Farmers and Agribank nearing understanding?

Home Agriculture Farmers and Agribank nearing understanding?

Staff Reporter

WINDHOEK – In what could signal a new détente between the Agricultural Bank of Namibia (Agribank), and Previously Disadvantaged Namibian [PDN] commercial farmers, the farmers last Thursday met the board directors of the bank’s Credit and Investment Committee, chaired by Dr. Michael Humavindu, in a closed door meeting.

Full details of the meeting has not yet been released as but the farmers grapevine has it that it was cordial and groundbreaking. If followed up, it could lay the necessary foundation for the beginning of a common understanding and fruitful engagement between the two parties, over issues of mutual concern for both the bank’s management and the farmers.

The delegation of nine farmers is led by the interim chairperson of the PDN’s Commercial Farmers Forum, Jane Kuhanga. For the umpteenth time, farmers are believed to have clarified their concerns to the bank’s board.

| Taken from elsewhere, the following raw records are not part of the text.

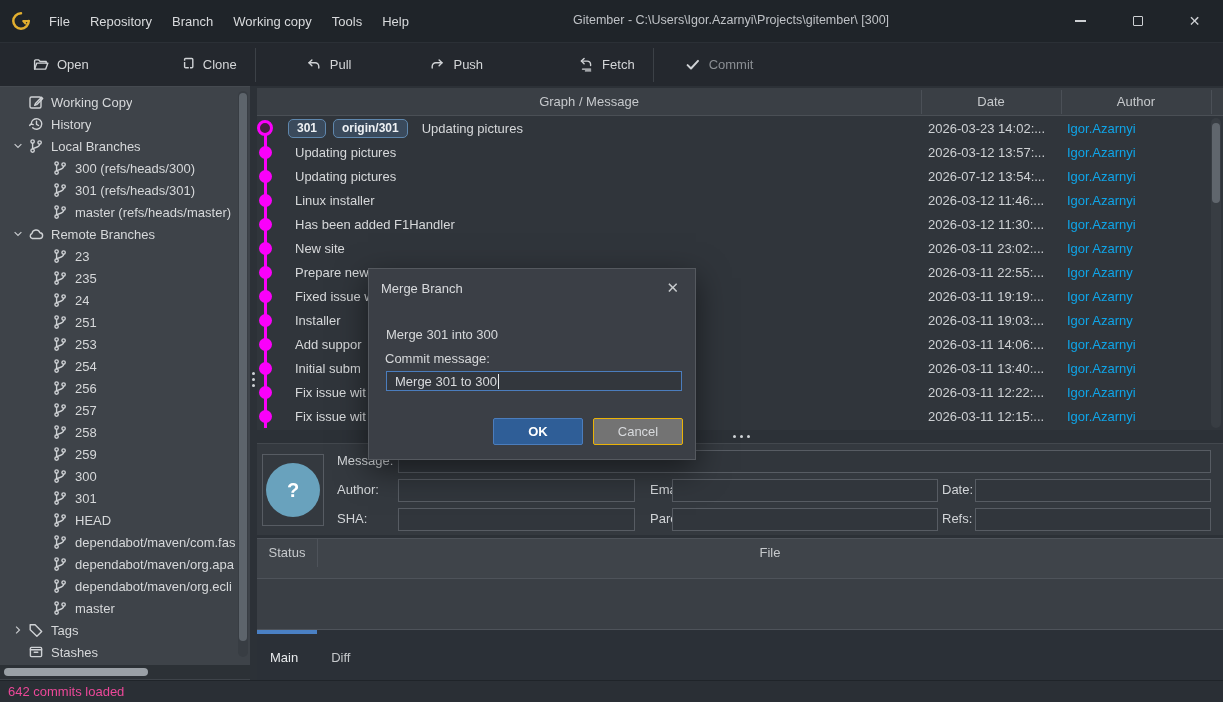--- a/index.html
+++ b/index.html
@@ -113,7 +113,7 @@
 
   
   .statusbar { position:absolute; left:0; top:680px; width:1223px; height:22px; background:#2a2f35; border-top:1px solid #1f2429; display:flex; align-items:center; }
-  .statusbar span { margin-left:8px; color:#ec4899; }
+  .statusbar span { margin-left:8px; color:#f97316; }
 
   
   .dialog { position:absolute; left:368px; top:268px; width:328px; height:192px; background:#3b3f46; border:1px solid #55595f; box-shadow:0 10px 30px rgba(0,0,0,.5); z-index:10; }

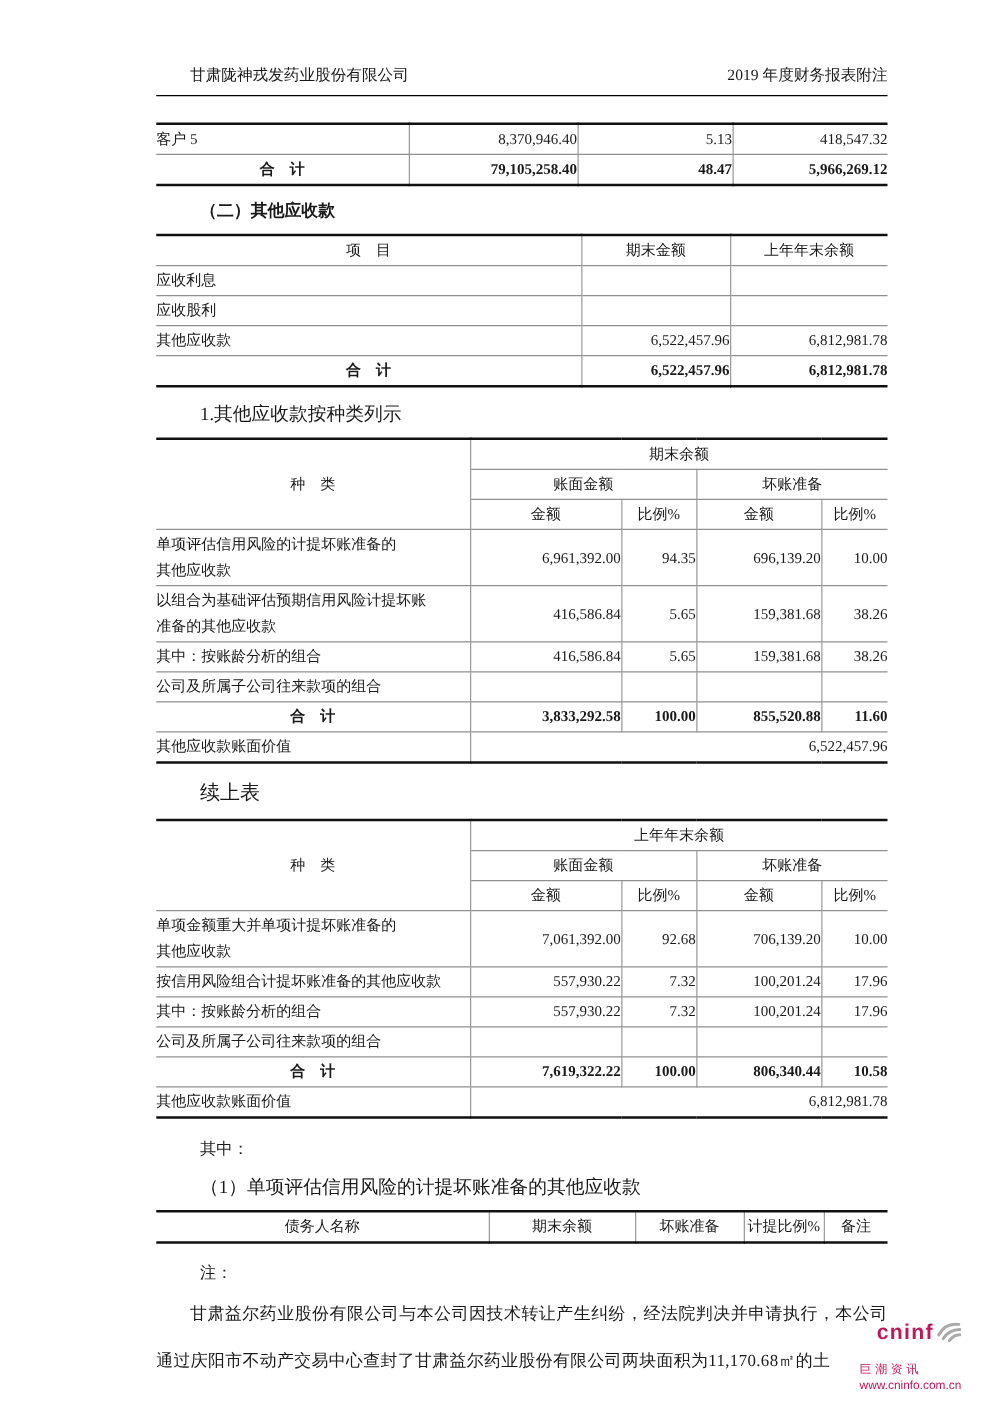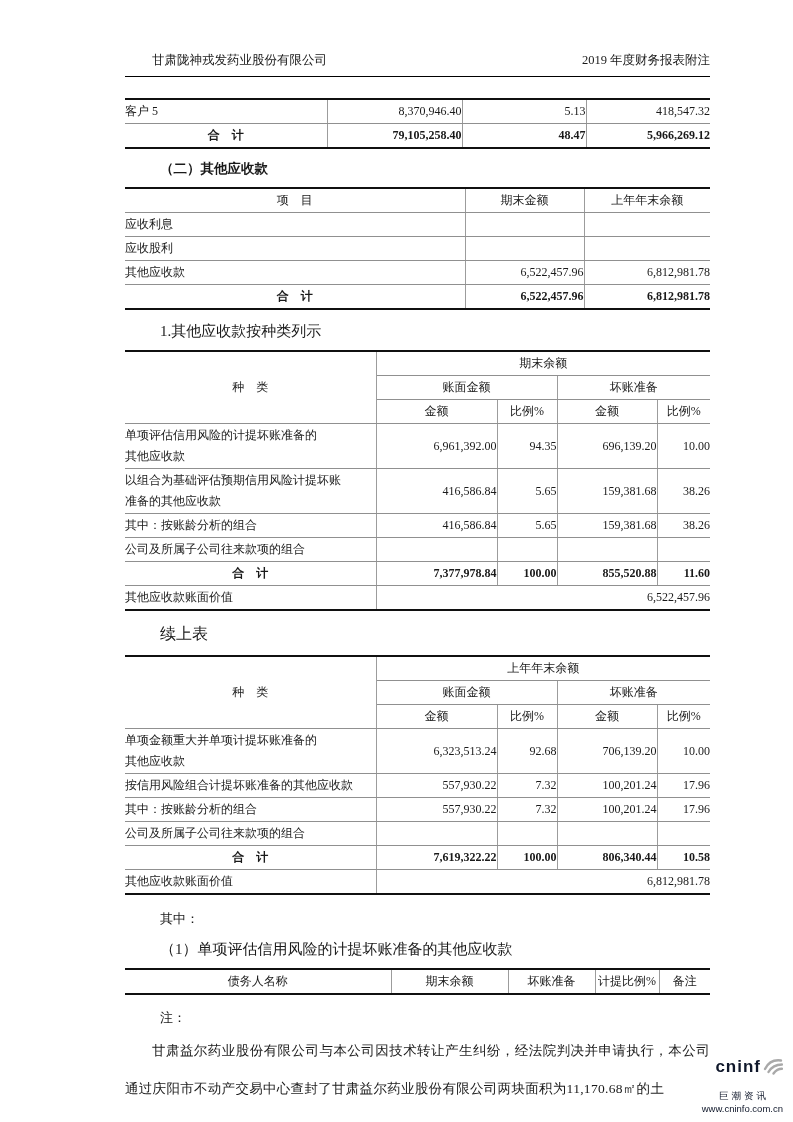--- a/index.html
+++ b/index.html
@@ -179,7 +179,7 @@
     </tr>
     <tr>
       <td class="ctr bold">合　计</td>
-      <td class="num bold">7,377,978.84</td>
+      <td class="num bold">3,833,292.58</td>
       <td class="num bold">100.00</td>
       <td class="num bold">855,520.88</td>
       <td class="num bold">11.60</td>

Meanwhile, understandably the farmers have also decided to form a union to coordinate their efforts in dealing with the challenges confronting them. Also in their sustained efforts to have their complaints heard, regarding the vexed questions of arrears on the Affirmative Action Loan Scheme [AALS], the farmers once again have re-petitioned the Ministry of Finance. Reiterating their constant demands, which are by no means new to both this ministry, and Agribank, the last that was on the eve of the 28th independence anniversary when they marched in the streets of the capital to deliver the petition to both these institutions. Among their pleas with the ministry, is for the government to immediately reinstate its guarantee and subsidy to AALS farmers “to continue to protect the integrity of land reform and redistribution under the scheme”.

Disturbed and disappointed by the discretionary summarily removal of the government guarantee and subsidy to Affirmative Action Loan Scheme farmers by the Ministry of Finance about ten years ago, they laments further pleading with the ministry for the government to review the current scheme to extend the repayment period of loans for the purchase of agricultural land to a maximum of 33 years. And to review AALS “to reduce the interest rate paid on the purchase of agricultural land to zero”.

The farmers are also begging government for its intervention in stopping Agribank’s legal actions against them, pending a comprehensive review of AALS and that it prevails upon Agribank to intervene in stopping the bank from dragging them to court. The farmers are further seeking own representation at the envisaged 2nd National Land Conference in October to present their own position paper. Despite still feeling the trauma of the brutal inhumanities against their ancestors by both German and racist white South African regimes because of their land and the continuing burden of land dispossession, they appreciate the land reform programme and AALS as one of the policy instruments in which a just restitution and redistribution of land can be effected.

The farmers are also hence committed to land reform and redistribution as envisaged under the Harambee Prosperity Plan and other relevant government policies “towards an all inclusive Namibian house”. They are further disheartened by support for them as AALS clients and note discrimination against them compared to resettlement programme beneficiaries.

Amidst all these, the famers are nevertheless conscious of their contractual obligations to Agribank in terms of their loans with its fully and unconditionally conditions are right also noting their concern with “some public officials using their positions to create confusion and near chaos in a manner reflecting badly on the good trajectory that the GRN and the current Head of State has set in motion, especially on this emotive issue of land, prejudicial to the outcome of the pending 2nd National Land Conference later this year”.